Any veteran investor will tell you that financial markets overshoot when trouble hits, but what if that market is the world’s second-largest economy and the government has decided the rules of the game have changed?
China’s months-long regulatory crackdown has included big names in e-commerce, the gig economy, exam cramming and most recently online insurance. Close to $1 trillion in market value has been wiped off China Inc since February.
For big firms that also list on markets like Wall Street because it brings in international investment, 2021 is already the worst year since the global financial crisis.
It could spring back, of course, but there’s the rub. Many analysts are convinced things will settle but only the Beijing ruling elite know if and when that might be.
“Investors have been jolted,” said Paul O’Connor, head of multi-asset at Janus Henderson. “This will weigh heavily on the outlook for profits, valuations and investor sentiment in China.”
But by how much?
Morgan Stanley estimates MSCI China, which has seen one of its biggest lags on record versus world stocks this year, now trades at 13.9 times 12-month forward price-to-earnings, a 5% premium over MSCI’s broader emerging market benchmark.
That compares to about 17 times at the start of the year. It could get down to 13 times, says Morgan Stanley.
Analysts bullish on Chinese stocks heading into the tumult are now assessing the damage.
In March, before the latest crackdown, the average consensus 12-month share-price target for stocks in the MSCI China Index was about 40% higher than a year earlier.
The majority of analysts rate giants Alibaba Group Holdings and Tencent Holdings at least a “buy”, according to Refinitiv data, while most recommend a “hold” or “buy” for New Oriental Education & Technology Group, whose stock has tumbled close to 90% this year.
“The process of earnings downgrades and ratings downgrades has barely started,” Janus Henderson’s O’Connor said.
Evergrande Property Services, part of China’s most indebted property developer, has already lost more than half of its market capitalisation from the peak. The share price is currently trading around 13 times forward price-to-earnings multiples, significantly lower than peers.
Problems vs Possibilities
Having pumped in more than $800 billion over the past five years, investors are not about to fold their bets that China will offer the biggest boost to global financial markets in the decades to come.
And while they acknowledge the changes are part of a broader plan to make economic growth more inclusive in the long run, they are mindful that future returns will depend much more on careful assessment of risk.
“It’s important to distinguish between what is really volatility or noise and what is here to stay,” Michael Bolliger, chief investment officer, emerging markets, at UBS Global Wealth Management, said.
While some damaged sectors are likely to bounce back over time, others, like tutoring, which the government now wants to be non-profit making, almost certainly won’t.
“They changed almost the DNA of these companies,” Bolliger said.
The hit has been painful. EPFR data shows around $2 billion was pulled out of equity funds with significant China exposure in the first week of this month alone. Morningstar figures point to China-focused funds nursing at least 7% negative returns. For context, they made around 13% on average for the past five years.
Bust or Boon?
It has not only been stocks that have suffered.

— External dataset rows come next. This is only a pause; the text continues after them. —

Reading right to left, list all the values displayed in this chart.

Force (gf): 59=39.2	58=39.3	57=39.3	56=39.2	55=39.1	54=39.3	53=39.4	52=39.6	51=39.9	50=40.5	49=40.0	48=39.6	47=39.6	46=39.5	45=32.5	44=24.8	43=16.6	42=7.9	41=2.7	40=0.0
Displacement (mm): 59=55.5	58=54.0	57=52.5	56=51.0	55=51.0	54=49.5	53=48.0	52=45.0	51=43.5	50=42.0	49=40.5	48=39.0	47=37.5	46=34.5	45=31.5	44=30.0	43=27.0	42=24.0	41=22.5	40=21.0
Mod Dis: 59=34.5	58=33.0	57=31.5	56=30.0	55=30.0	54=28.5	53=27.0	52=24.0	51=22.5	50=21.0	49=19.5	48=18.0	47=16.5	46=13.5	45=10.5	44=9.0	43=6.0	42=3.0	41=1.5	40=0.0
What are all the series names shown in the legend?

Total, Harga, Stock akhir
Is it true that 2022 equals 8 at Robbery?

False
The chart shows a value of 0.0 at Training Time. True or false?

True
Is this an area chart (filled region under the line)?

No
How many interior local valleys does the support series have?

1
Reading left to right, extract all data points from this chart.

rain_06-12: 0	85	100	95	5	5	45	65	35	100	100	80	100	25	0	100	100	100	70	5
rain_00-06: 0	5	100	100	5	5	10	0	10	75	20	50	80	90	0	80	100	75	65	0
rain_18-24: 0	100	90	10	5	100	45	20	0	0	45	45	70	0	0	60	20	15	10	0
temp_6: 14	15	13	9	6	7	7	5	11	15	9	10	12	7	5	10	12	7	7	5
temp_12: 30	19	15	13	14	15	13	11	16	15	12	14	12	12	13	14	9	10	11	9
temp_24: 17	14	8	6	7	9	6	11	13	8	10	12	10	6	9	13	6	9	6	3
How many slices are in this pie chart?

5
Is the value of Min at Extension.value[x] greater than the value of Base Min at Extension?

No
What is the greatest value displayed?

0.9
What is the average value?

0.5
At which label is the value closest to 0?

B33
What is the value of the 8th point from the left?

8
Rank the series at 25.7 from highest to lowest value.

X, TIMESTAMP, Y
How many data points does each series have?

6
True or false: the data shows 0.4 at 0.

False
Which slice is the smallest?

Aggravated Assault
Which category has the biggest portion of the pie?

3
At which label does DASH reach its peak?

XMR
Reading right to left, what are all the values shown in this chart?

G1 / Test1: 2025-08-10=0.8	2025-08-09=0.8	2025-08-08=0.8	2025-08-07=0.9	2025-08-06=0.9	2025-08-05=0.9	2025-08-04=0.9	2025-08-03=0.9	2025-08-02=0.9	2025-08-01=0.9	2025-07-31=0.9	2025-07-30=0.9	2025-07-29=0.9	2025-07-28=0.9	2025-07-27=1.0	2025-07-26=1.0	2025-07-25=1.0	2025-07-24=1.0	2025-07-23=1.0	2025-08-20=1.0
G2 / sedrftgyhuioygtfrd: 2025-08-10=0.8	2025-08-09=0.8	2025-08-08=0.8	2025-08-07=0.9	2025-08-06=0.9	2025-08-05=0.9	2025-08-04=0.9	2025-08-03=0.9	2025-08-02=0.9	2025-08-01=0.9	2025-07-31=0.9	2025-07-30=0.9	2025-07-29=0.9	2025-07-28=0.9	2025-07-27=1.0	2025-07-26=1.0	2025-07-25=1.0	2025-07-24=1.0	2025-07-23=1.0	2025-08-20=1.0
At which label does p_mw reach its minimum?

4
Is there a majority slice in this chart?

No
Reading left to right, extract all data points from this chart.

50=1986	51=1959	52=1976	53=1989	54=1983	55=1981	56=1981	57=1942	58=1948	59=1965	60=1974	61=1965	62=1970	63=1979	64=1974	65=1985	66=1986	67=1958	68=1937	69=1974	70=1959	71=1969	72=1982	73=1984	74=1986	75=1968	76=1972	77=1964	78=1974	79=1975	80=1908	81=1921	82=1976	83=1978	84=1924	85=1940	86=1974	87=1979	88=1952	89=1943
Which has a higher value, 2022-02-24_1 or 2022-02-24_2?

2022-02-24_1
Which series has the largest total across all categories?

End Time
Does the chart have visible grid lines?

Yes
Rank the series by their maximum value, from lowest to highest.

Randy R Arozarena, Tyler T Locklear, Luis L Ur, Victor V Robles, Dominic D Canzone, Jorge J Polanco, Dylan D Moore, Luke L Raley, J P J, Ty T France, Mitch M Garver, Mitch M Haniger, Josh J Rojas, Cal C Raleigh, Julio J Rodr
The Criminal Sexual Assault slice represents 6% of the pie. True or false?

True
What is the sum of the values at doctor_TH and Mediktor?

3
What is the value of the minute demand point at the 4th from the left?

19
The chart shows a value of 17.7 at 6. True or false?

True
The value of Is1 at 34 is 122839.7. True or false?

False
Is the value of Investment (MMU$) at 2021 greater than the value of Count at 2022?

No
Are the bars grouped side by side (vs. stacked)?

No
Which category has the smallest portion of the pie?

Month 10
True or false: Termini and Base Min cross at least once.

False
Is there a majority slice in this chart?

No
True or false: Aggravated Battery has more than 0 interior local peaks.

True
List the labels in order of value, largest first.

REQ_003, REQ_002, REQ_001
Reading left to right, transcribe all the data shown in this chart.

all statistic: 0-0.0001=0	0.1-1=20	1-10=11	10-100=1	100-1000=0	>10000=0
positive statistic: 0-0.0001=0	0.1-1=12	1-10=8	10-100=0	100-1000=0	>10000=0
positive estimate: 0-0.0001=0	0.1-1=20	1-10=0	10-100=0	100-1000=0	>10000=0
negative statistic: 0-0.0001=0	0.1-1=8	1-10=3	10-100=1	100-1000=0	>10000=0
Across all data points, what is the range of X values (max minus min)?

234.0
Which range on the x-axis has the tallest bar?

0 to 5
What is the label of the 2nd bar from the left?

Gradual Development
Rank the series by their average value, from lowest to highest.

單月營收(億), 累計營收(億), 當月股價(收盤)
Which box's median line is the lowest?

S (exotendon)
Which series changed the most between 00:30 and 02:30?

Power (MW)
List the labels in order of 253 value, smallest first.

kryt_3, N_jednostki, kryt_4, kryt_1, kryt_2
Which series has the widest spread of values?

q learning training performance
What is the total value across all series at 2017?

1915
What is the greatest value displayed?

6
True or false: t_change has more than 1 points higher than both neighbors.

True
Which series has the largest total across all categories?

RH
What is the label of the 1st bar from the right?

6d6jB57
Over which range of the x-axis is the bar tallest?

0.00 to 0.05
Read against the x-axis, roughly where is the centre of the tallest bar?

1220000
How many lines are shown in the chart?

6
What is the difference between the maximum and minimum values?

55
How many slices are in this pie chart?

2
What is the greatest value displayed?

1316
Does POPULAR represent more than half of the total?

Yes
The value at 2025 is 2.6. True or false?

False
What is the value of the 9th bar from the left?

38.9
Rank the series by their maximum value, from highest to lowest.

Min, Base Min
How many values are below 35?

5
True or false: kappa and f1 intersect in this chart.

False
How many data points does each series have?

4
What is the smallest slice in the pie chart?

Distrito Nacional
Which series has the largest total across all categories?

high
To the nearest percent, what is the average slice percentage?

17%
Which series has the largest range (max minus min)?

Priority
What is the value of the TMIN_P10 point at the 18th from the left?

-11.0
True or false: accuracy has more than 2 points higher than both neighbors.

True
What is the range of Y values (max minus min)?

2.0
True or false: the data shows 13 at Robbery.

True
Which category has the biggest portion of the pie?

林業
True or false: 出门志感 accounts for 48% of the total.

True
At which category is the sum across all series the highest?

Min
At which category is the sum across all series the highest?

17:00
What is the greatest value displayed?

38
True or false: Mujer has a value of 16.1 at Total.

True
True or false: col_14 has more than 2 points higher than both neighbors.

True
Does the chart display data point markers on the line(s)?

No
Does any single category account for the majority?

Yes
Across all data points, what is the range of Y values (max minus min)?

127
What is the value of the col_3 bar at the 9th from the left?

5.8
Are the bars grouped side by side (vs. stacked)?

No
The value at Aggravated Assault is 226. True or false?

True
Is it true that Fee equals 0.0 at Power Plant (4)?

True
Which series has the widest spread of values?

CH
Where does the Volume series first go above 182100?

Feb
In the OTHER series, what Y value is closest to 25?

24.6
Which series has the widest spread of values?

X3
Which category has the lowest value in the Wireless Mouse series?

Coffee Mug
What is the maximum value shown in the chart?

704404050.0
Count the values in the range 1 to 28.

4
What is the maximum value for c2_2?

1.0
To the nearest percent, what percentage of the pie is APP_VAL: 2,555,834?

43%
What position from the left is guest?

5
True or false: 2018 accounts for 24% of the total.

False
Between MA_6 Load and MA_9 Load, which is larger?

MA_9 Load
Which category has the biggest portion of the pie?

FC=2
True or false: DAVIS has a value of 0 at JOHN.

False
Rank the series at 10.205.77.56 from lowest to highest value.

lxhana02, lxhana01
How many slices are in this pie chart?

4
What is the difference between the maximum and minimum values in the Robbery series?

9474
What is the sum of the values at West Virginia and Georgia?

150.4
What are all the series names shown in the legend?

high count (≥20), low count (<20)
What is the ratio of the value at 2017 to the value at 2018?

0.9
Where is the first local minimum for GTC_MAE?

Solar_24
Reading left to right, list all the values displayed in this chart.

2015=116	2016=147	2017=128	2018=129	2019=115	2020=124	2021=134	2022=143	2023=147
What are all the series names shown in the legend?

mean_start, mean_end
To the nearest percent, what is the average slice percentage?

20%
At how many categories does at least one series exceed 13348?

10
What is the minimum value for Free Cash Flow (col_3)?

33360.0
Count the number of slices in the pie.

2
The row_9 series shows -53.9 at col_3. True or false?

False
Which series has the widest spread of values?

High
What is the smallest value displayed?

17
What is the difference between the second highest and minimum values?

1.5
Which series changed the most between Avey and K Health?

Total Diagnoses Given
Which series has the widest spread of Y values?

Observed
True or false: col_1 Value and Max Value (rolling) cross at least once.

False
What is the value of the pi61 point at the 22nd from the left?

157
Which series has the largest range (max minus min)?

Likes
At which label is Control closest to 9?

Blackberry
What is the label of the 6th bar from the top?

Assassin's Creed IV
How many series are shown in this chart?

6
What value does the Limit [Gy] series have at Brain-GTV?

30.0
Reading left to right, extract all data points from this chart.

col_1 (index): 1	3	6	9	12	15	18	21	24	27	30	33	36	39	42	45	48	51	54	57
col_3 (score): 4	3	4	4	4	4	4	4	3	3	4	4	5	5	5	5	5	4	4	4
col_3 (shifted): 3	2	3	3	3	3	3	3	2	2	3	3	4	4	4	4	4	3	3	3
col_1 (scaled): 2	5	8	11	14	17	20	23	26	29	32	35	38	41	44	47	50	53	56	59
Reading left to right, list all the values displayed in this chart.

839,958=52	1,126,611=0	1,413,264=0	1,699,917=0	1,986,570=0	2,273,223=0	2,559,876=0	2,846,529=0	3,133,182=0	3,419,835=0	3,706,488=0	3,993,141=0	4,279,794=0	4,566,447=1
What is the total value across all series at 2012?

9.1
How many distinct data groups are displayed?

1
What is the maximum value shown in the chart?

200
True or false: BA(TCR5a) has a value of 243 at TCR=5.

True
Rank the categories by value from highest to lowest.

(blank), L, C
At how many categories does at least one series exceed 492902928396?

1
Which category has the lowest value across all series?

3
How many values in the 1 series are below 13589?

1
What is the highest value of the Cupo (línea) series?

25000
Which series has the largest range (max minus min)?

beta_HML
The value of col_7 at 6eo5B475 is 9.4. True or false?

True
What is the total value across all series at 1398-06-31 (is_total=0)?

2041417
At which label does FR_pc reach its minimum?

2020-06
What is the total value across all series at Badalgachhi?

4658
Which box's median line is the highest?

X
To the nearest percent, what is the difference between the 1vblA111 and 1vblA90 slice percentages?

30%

China’s giant bond markets have been roiled by debt crises besetting firms such as Huarong and Evergrande, with the latter’s problems coming as the government seeks to slash leverage in the property sector.
Here the moves point to rising distress. Chinese credit’s Z-score, a measure of market volatility, reached 0.7 standard deviations above its 15-year mean last month, from 1.8 in January.
Typically, a score below 1.8 suggests looming bankruptcy.
“Will the government allow these property developers to default and have a big debt crisis? I find it very unlikely,” Gustavo Medeiros, Ashmore Group’s deputy head of research, said.
Widening spread differentials have historically offered an attractive entry point, said Michele Barlow, SSGA’s Asia-Pacific head of investment strategy and research. But there’s still caution.
“Investors will have to change their style of investing from being focused on yields to one based on fundamental analysis,” Shamaila Khan, AllianceBernstein’s head of EM debt on the Global Markets Forum, said.
And it may also put Chinese assets on a more sustainable footing, supporting earnings in the long-run.
Having been on the receiving end of China’s tumble this year, Hans Peterson, global head of asset allocation at SEB Investment Management, is staying in and may add if Beijing and the central bank signal fresh stimulus.
“It is good to keep an eye on the possibilities in China, rather than the problems,” he said.